• _Assignment_
Among the records below, find the line that has "right knee: (87, 643)"; from there, give the lines again exactly, and stop after the line that has "neck: (312, 267)".

• _Recorded information_
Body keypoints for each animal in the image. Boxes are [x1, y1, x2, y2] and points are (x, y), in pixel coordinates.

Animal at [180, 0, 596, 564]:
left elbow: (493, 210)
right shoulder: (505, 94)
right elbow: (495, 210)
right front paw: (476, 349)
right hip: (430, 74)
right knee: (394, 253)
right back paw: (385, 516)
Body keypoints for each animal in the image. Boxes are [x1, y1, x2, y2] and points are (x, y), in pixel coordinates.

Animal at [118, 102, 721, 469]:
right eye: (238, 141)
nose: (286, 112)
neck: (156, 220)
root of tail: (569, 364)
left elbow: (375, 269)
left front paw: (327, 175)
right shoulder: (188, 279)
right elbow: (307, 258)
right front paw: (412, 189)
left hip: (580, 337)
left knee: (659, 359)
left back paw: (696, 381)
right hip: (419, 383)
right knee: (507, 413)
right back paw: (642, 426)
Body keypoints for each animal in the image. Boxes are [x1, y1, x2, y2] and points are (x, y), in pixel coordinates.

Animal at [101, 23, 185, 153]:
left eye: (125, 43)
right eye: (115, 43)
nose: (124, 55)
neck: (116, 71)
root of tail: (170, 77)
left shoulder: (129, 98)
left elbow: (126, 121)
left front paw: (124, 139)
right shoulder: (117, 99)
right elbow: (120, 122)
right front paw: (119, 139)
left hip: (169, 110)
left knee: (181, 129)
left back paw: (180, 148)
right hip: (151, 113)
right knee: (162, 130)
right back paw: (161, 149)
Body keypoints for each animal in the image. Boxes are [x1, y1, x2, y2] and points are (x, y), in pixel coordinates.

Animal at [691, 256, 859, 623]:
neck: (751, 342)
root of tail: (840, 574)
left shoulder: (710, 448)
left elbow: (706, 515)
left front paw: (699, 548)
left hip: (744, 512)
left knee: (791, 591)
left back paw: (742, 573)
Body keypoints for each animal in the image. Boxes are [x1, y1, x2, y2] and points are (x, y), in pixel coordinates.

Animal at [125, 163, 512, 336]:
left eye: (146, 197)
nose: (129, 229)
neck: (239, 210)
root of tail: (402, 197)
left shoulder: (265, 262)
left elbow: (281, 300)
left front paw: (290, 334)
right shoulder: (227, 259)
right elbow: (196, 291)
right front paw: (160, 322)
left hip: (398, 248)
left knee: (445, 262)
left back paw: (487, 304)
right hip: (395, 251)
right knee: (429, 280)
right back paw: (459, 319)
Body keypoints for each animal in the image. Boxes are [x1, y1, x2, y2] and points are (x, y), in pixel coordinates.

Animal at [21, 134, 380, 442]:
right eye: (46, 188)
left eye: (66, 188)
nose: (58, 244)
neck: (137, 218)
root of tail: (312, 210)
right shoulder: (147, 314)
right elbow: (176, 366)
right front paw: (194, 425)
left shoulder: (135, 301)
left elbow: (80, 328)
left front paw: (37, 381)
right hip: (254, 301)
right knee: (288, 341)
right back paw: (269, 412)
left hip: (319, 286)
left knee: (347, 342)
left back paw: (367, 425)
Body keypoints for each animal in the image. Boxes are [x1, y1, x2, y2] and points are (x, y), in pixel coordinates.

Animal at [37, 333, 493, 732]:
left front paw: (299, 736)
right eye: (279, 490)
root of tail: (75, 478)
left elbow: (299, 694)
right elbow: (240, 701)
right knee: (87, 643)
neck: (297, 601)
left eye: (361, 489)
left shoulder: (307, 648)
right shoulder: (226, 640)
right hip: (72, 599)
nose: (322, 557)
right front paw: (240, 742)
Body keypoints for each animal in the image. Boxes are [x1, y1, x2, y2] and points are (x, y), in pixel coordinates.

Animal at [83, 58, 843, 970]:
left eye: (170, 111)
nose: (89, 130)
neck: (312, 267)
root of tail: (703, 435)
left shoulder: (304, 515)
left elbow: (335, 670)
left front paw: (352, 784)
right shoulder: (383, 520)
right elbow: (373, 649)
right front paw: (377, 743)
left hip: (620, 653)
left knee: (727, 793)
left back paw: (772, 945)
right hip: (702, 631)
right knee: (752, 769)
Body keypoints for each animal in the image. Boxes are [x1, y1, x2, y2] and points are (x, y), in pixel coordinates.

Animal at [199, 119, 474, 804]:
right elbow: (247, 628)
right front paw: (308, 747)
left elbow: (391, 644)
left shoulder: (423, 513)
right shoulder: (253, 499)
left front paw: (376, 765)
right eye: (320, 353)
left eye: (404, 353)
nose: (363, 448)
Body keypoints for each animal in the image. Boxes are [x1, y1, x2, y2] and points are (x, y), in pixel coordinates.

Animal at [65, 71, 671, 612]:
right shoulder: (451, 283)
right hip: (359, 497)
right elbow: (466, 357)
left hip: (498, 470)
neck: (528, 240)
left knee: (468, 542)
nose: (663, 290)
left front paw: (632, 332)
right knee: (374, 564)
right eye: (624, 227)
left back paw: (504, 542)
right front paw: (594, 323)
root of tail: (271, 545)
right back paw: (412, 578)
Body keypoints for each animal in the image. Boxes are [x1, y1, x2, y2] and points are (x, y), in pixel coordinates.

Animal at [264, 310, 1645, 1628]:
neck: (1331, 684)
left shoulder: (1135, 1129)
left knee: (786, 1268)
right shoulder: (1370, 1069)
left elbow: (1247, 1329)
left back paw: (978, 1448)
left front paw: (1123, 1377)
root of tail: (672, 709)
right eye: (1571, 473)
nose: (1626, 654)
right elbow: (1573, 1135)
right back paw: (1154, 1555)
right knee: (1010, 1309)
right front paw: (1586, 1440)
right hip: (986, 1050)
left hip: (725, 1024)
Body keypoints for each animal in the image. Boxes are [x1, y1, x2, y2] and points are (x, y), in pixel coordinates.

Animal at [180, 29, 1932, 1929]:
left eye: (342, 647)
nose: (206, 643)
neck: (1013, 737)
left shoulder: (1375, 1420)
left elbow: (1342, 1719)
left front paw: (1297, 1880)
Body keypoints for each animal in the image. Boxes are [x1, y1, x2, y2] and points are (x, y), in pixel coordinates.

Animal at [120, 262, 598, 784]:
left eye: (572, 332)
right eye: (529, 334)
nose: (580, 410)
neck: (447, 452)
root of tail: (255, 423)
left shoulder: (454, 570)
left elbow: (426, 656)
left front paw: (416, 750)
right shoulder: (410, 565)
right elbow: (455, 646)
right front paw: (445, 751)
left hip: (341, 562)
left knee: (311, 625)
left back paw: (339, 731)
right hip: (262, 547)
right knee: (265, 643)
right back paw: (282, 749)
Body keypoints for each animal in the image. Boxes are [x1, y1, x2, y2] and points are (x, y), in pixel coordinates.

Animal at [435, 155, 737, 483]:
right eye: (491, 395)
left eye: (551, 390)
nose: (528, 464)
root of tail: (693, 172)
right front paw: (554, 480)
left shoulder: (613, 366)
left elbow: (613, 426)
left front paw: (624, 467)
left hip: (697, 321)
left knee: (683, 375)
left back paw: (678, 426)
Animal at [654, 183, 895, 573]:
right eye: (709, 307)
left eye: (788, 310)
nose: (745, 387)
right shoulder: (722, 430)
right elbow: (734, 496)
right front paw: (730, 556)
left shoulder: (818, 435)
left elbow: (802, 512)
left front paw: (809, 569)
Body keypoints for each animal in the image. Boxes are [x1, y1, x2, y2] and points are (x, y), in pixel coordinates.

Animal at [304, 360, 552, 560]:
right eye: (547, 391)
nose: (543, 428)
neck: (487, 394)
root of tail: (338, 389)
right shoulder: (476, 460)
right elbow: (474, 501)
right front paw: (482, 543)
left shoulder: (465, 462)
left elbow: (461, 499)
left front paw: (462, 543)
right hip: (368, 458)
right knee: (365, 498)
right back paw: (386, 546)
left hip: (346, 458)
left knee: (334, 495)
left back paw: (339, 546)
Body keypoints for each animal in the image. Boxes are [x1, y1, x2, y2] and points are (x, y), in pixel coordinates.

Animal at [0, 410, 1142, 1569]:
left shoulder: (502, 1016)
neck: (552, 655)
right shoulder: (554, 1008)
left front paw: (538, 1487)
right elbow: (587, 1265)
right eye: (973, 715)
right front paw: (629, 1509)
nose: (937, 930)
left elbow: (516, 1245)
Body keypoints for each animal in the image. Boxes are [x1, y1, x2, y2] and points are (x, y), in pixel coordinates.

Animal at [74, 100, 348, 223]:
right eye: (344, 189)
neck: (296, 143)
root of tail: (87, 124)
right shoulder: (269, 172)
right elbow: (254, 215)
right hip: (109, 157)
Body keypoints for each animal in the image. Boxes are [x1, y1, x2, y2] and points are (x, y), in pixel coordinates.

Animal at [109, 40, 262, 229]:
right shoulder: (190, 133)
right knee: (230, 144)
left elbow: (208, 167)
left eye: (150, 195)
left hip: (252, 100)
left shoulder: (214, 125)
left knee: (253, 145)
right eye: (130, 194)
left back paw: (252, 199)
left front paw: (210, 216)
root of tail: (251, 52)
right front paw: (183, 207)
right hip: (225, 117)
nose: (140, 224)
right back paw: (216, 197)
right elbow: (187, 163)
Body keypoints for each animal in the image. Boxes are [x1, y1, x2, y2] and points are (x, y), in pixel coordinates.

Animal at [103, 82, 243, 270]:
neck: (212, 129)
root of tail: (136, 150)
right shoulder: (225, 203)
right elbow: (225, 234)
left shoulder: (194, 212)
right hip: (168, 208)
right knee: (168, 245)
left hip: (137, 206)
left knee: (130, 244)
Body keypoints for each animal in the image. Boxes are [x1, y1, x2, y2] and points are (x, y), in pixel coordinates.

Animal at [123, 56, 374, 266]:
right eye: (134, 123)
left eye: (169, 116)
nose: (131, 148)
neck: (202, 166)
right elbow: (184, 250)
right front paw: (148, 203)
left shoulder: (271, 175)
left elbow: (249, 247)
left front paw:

• _Expected answer_
right knee: (87, 643)
neck: (297, 601)
left eye: (361, 489)
left shoulder: (307, 648)
right shoulder: (226, 640)
right hip: (72, 599)
nose: (322, 557)
right front paw: (240, 742)
Body keypoints for each animal in the image. Boxes are [x1, y1, x2, y2] and points are (x, y), in pixel coordinates.

Animal at [83, 58, 843, 970]:
left eye: (170, 111)
nose: (89, 130)
neck: (312, 267)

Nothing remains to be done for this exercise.